Adaptation finance for Small Island Developing States (SIDS) and Least Developed Countries (LDCs) remains far below the levels needed to address climate vulnerabilities. Public funding is stagnating or declining, while private flows are difficult to access and rarely reach the communities most exposed to climate impacts. Governments and local actors are calling for a faster, fairer, and more responsive system that aligns with local priorities. This compendium supports that call by presenting innovative, scalable, country-led case studies demonstrating practical approaches to improving access to and scaling adaptation finance.

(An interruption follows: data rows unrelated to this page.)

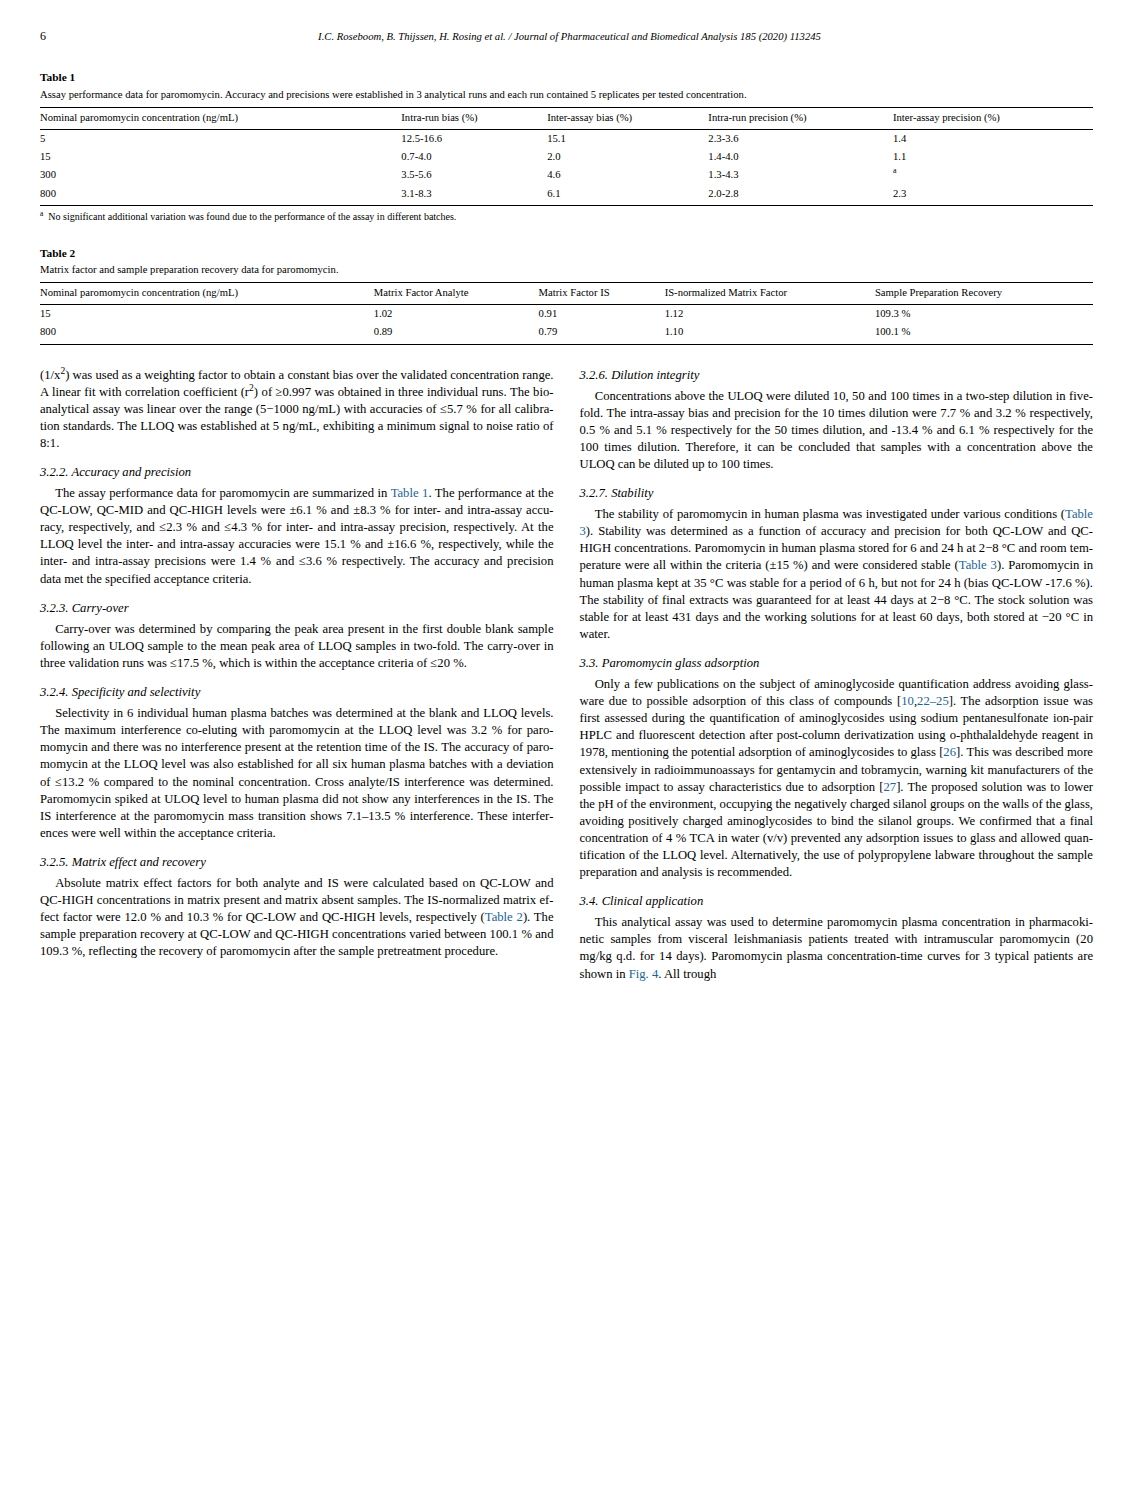6 I.C. Roseboom, B. Thijssen, H. Rosing et al. / Journal of Pharmaceutical and Biomedical Analysis 185 (2020) 113245
Table 1
Assay performance data for paromomycin. Accuracy and precisions were established in 3 analytical runs and each run contained 5 replicates per tested concentration.
| Nominal paromomycin concentration (ng/mL) | Intra-run bias (%) | Inter-assay bias (%) | Intra-run precision (%) | Inter-assay precision (%) |
| --- | --- | --- | --- | --- |
| 5 | 12.5-16.6 | 15.1 | 2.3-3.6 | 1.4 |
| 15 | 0.7-4.0 | 2.0 | 1.4-4.0 | 1.1 |
| 300 | 3.5-5.6 | 4.6 | 1.3-4.3 | a |
| 800 | 3.1-8.3 | 6.1 | 2.0-2.8 | 2.3 |
a No significant additional variation was found due to the performance of the assay in different batches.
Table 2
Matrix factor and sample preparation recovery data for paromomycin.
| Nominal paromomycin concentration (ng/mL) | Matrix Factor Analyte | Matrix Factor IS | IS-normalized Matrix Factor | Sample Preparation Recovery |
| --- | --- | --- | --- | --- |
| 15 | 1.02 | 0.91 | 1.12 | 109.3 % |
| 800 | 0.89 | 0.79 | 1.10 | 100.1 % |
(1/x2) was used as a weighting factor to obtain a constant bias over the validated concentration range. A linear fit with correlation coefficient (r2) of ≥0.997 was obtained in three individual runs. The bioanalytical assay was linear over the range (5−1000 ng/mL) with accuracies of ≤5.7 % for all calibration standards. The LLOQ was established at 5 ng/mL, exhibiting a minimum signal to noise ratio of 8:1.
3.2.2. Accuracy and precision
The assay performance data for paromomycin are summarized in Table 1. The performance at the QC-LOW, QC-MID and QC-HIGH levels were ±6.1 % and ±8.3 % for inter- and intra-assay accuracy, respectively, and ≤2.3 % and ≤4.3 % for inter- and intra-assay precision, respectively. At the LLOQ level the inter- and intra-assay accuracies were 15.1 % and ±16.6 %, respectively, while the inter- and intra-assay precisions were 1.4 % and ≤3.6 % respectively. The accuracy and precision data met the specified acceptance criteria.
3.2.3. Carry-over
Carry-over was determined by comparing the peak area present in the first double blank sample following an ULOQ sample to the mean peak area of LLOQ samples in two-fold. The carry-over in three validation runs was ≤17.5 %, which is within the acceptance criteria of ≤20 %.
3.2.4. Specificity and selectivity
Selectivity in 6 individual human plasma batches was determined at the blank and LLOQ levels. The maximum interference co-eluting with paromomycin at the LLOQ level was 3.2 % for paromomycin and there was no interference present at the retention time of the IS. The accuracy of paromomycin at the LLOQ level was also established for all six human plasma batches with a deviation of ≤13.2 % compared to the nominal concentration. Cross analyte/IS interference was determined. Paromomycin spiked at ULOQ level to human plasma did not show any interferences in the IS. The IS interference at the paromomycin mass transition shows 7.1–13.5 % interference. These interferences were well within the acceptance criteria.
3.2.5. Matrix effect and recovery
Absolute matrix effect factors for both analyte and IS were calculated based on QC-LOW and QC-HIGH concentrations in matrix present and matrix absent samples. The IS-normalized matrix effect factor were 12.0 % and 10.3 % for QC-LOW and QC-HIGH levels, respectively (Table 2). The sample preparation recovery at QC-LOW and QC-HIGH concentrations varied between 100.1 % and 109.3 %, reflecting the recovery of paromomycin after the sample pretreatment procedure.
3.2.6. Dilution integrity
Concentrations above the ULOQ were diluted 10, 50 and 100 times in a two-step dilution in five-fold. The intra-assay bias and precision for the 10 times dilution were 7.7 % and 3.2 % respectively, 0.5 % and 5.1 % respectively for the 50 times dilution, and -13.4 % and 6.1 % respectively for the 100 times dilution. Therefore, it can be concluded that samples with a concentration above the ULOQ can be diluted up to 100 times.
3.2.7. Stability
The stability of paromomycin in human plasma was investigated under various conditions (Table 3). Stability was determined as a function of accuracy and precision for both QC-LOW and QC-HIGH concentrations. Paromomycin in human plasma stored for 6 and 24 h at 2−8 °C and room temperature were all within the criteria (±15 %) and were considered stable (Table 3). Paromomycin in human plasma kept at 35 °C was stable for a period of 6 h, but not for 24 h (bias QC-LOW -17.6 %). The stability of final extracts was guaranteed for at least 44 days at 2−8 °C. The stock solution was stable for at least 431 days and the working solutions for at least 60 days, both stored at −20 °C in water.
3.3. Paromomycin glass adsorption
Only a few publications on the subject of aminoglycoside quantification address avoiding glassware due to possible adsorption of this class of compounds [10,22–25]. The adsorption issue was first assessed during the quantification of aminoglycosides using sodium pentanesulfonate ion-pair HPLC and fluorescent detection after post-column derivatization using o-phthalaldehyde reagent in 1978, mentioning the potential adsorption of aminoglycosides to glass [26]. This was described more extensively in radioimmunoassays for gentamycin and tobramycin, warning kit manufacturers of the possible impact to assay characteristics due to adsorption [27]. The proposed solution was to lower the pH of the environment, occupying the negatively charged silanol groups on the walls of the glass, avoiding positively charged aminoglycosides to bind the silanol groups. We confirmed that a final concentration of 4 % TCA in water (v/v) prevented any adsorption issues to glass and allowed quantification of the LLOQ level. Alternatively, the use of polypropylene labware throughout the sample preparation and analysis is recommended.
3.4. Clinical application
This analytical assay was used to determine paromomycin plasma concentration in pharmacokinetic samples from visceral leishmaniasis patients treated with intramuscular paromomycin (20 mg/kg q.d. for 14 days). Paromomycin plasma concentration-time curves for 3 typical patients are shown in Fig. 4. All trough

The compendium is part of the Climate and Development Ministerial (C&DM) process, which focuses on three core goals: enhancing country-owned programmatic approaches, easing access to climate finance, and scaling finance from all sources. The case studies illustrate how countries are advancing these goals, providing lessons and best practices that serve as peer-learning opportunities for governments, fund providers, and practitioners.
Four illustrative case studies highlight practical approaches to easing access and mobilising finance from all sources. Barbados implemented a debt-for-climate conversion using a sustainability-linked loan, blended with guarantees and a Green Climate Fund grant, creating fiscal space while financing resilience investments. The Adaptation Fund’s Locally Led Adaptation (LLA) windows in Rwanda, Belize, and Micronesia devolved decision-making to communities, improving proposal quality, ownership, and local engagement. Tanzania’s Tanga UWASA Water Infrastructure Green Bond demonstrated how domestic capital markets can fund resilient public services, while the Agriculture and Climate Risk Enterprise in Africa combined digital tools and re/insurance partnerships to provide market-based micro-insurance for smallholders.

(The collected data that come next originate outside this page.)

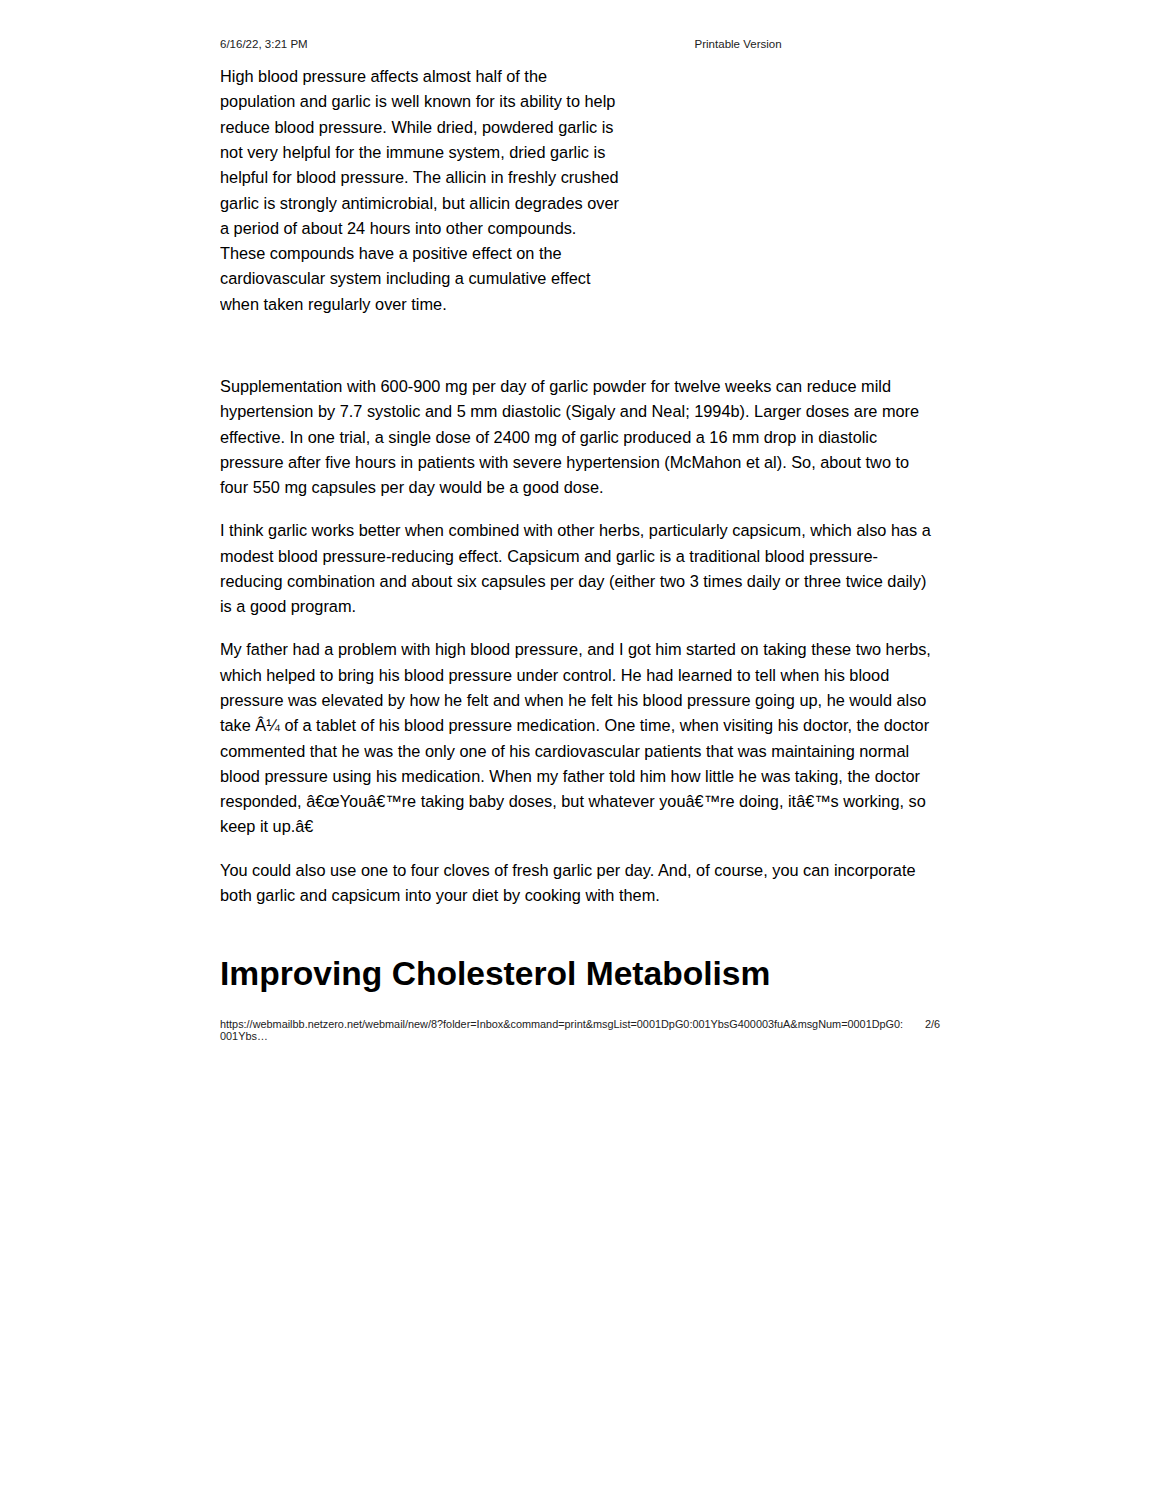6/16/22, 3:21 PM Printable Version
High blood pressure affects almost half of the population and garlic is well known for its ability to help reduce blood pressure. While dried, powdered garlic is not very helpful for the immune system, dried garlic is helpful for blood pressure. The allicin in freshly crushed garlic is strongly antimicrobial, but allicin degrades over a period of about 24 hours into other compounds. These compounds have a positive effect on the cardiovascular system including a cumulative effect when taken regularly over time.
Supplementation with 600-900 mg per day of garlic powder for twelve weeks can reduce mild hypertension by 7.7 systolic and 5 mm diastolic (Sigaly and Neal; 1994b). Larger doses are more effective. In one trial, a single dose of 2400 mg of garlic produced a 16 mm drop in diastolic pressure after five hours in patients with severe hypertension (McMahon et al). So, about two to four 550 mg capsules per day would be a good dose.
I think garlic works better when combined with other herbs, particularly capsicum, which also has a modest blood pressure-reducing effect. Capsicum and garlic is a traditional blood pressure-reducing combination and about six capsules per day (either two 3 times daily or three twice daily) is a good program.
My father had a problem with high blood pressure, and I got him started on taking these two herbs, which helped to bring his blood pressure under control. He had learned to tell when his blood pressure was elevated by how he felt and when he felt his blood pressure going up, he would also take Â¼ of a tablet of his blood pressure medication. One time, when visiting his doctor, the doctor commented that he was the only one of his cardiovascular patients that was maintaining normal blood pressure using his medication. When my father told him how little he was taking, the doctor responded, â€œYouâ€™re taking baby doses, but whatever youâ€™re doing, itâ€™s working, so keep it up.â€
You could also use one to four cloves of fresh garlic per day. And, of course, you can incorporate both garlic and capsicum into your diet by cooking with them.
Improving Cholesterol Metabolism
https://webmailbb.netzero.net/webmail/new/8?folder=Inbox&command=print&msgList=0001DpG0:001YbsG400003fuA&msgNum=0001DpG0:001Ybs… 2/6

The case studies highlight key lessons for effective adaptation finance. Cross-ministerial coordination, dedicated technical capacity, and realistic, nationally driven targets accelerate decision-making and ensure finance aligns with resilience goals. Risk-sharing instruments such as guarantees, blended finance, and disaster clauses reduce investment risk and attract private participation. Direct local access supported by readiness assistance improves proposal quality, strengthens community ownership, and ensures sustainable outcomes. Mobilising domestic capital through subnational bonds and private sector engagement can scale financing while safeguarding fiscal space, and integrating adaptation finance into public financial management systems ensures accountability and long-term sustainability.
The Barbados debt-for-climate conversion demonstrates how political leadership, policy coherence, cross-ministerial coordination, robust technical units, and co-financing commitments enable complex, large-scale adaptation finance. Innovations such as disaster clauses, sustainability-linked performance targets, and blended finance structures enhance resilience, fiscal sustainability, and replicability. Lessons from Barbados show that high-level commitment, institutional capacity, and long-term monitoring are critical for scaling and transferring such models to other countries.

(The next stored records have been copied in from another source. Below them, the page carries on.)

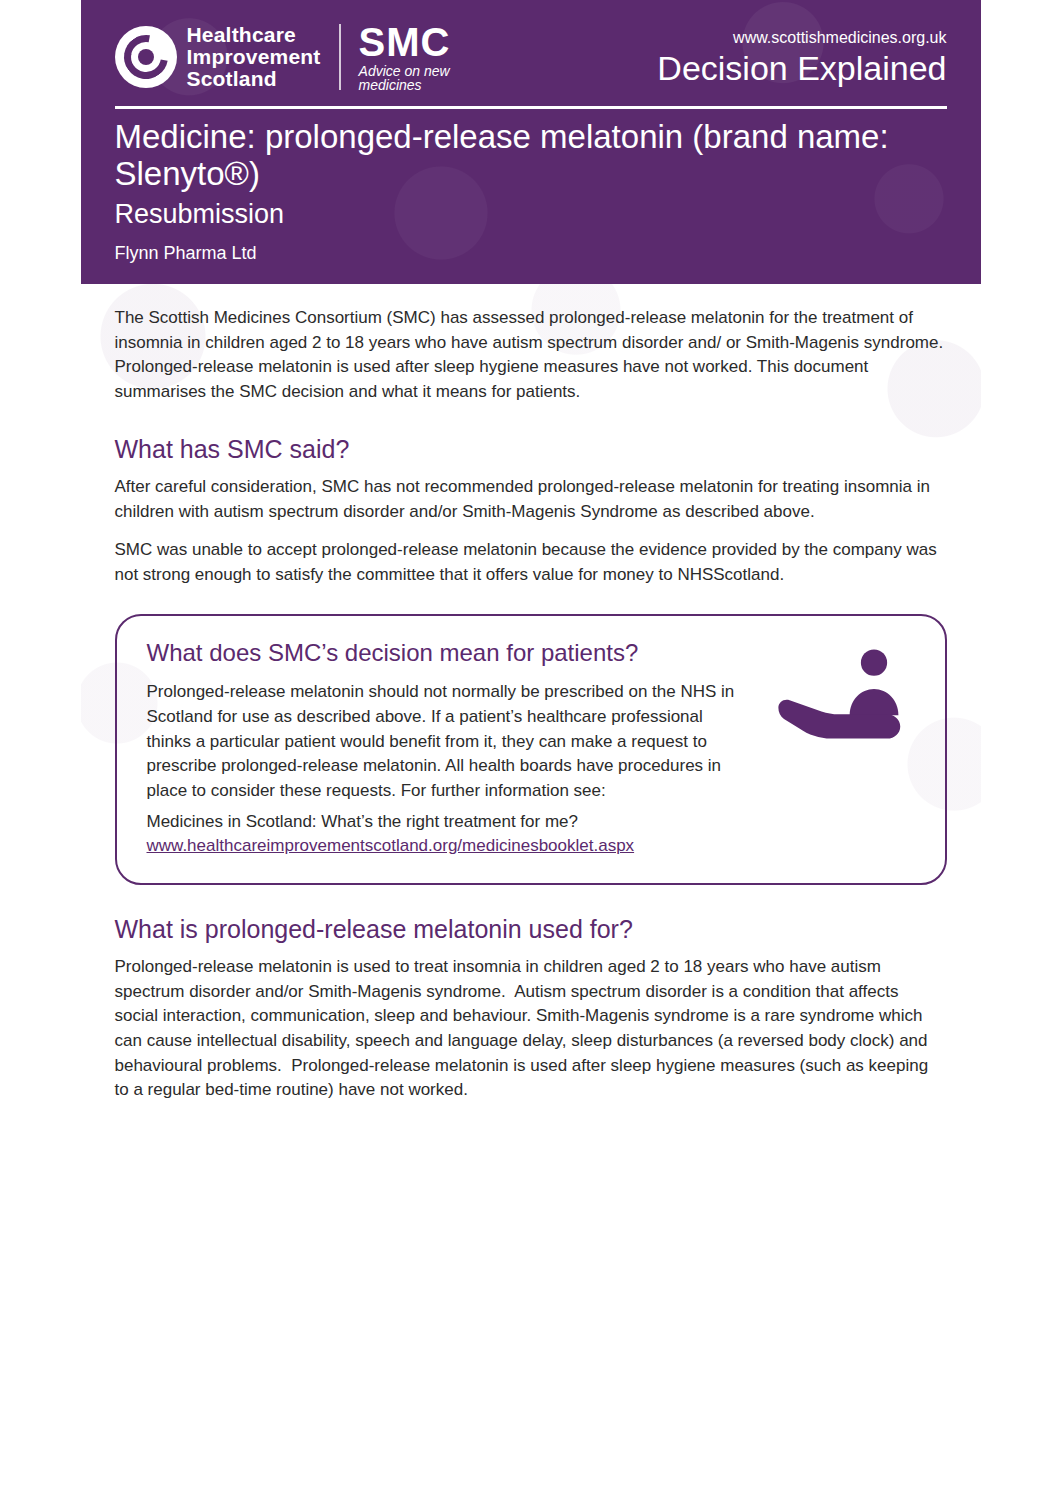Healthcare
Improvement
Scotland
SMC Advice on new
medicines
www.scottishmedicines.org.uk
Decision Explained
Medicine: prolonged-release melatonin (brand name: Slenyto®)
Resubmission
Flynn Pharma Ltd
The Scottish Medicines Consortium (SMC) has assessed prolonged-release melatonin for the treatment of insomnia in children aged 2 to 18 years who have autism spectrum disorder and/ or Smith-Magenis syndrome. Prolonged-release melatonin is used after sleep hygiene measures have not worked. This document summarises the SMC decision and what it means for patients.
What has SMC said?
After careful consideration, SMC has not recommended prolonged-release melatonin for treating insomnia in children with autism spectrum disorder and/or Smith-Magenis Syndrome as described above.
SMC was unable to accept prolonged-release melatonin because the evidence provided by the company was not strong enough to satisfy the committee that it offers value for money to NHSScotland.
What does SMC’s decision mean for patients?
Prolonged-release melatonin should not normally be prescribed on the NHS in Scotland for use as described above. If a patient’s healthcare professional thinks a particular patient would benefit from it, they can make a request to prescribe prolonged-release melatonin. All health boards have procedures in place to consider these requests. For further information see:
Medicines in Scotland: What’s the right treatment for me?
www.healthcareimprovementscotland.org/medicinesbooklet.aspx
What is prolonged-release melatonin used for?
Prolonged-release melatonin is used to treat insomnia in children aged 2 to 18 years who have autism spectrum disorder and/or Smith-Magenis syndrome. Autism spectrum disorder is a condition that affects social interaction, communication, sleep and behaviour. Smith-Magenis syndrome is a rare syndrome which can cause intellectual disability, speech and language delay, sleep disturbances (a reversed body clock) and behavioural problems. Prolonged-release melatonin is used after sleep hygiene measures (such as keeping to a regular bed-time routine) have not worked.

The Adaptation Fund’s LLA windows further illustrate the benefits of locally led adaptation. By devolving decision-making authority to local actors, providing flexible funding templates, and supporting inclusive project design, these mechanisms ensure that adaptation interventions reflect local priorities and knowledge. The LLA model strengthens accountability, equity, and effectiveness, particularly for communities that would otherwise face barriers to accessing finance.
Overall, the case studies in this compendium demonstrate that country-led innovation in SIDS and LDCs can transform adaptation finance by improving access, mobilising scaled resources, and generating replicable lessons. To fully realise this potential, systemic challenges around access, capacity, and institutional readiness must be addressed. Fund providers play a critical role in standardising governance blueprints, integrating climate finance into national systems, and providing ongoing technical support to local actors to sustain locally led adaptation over the long term.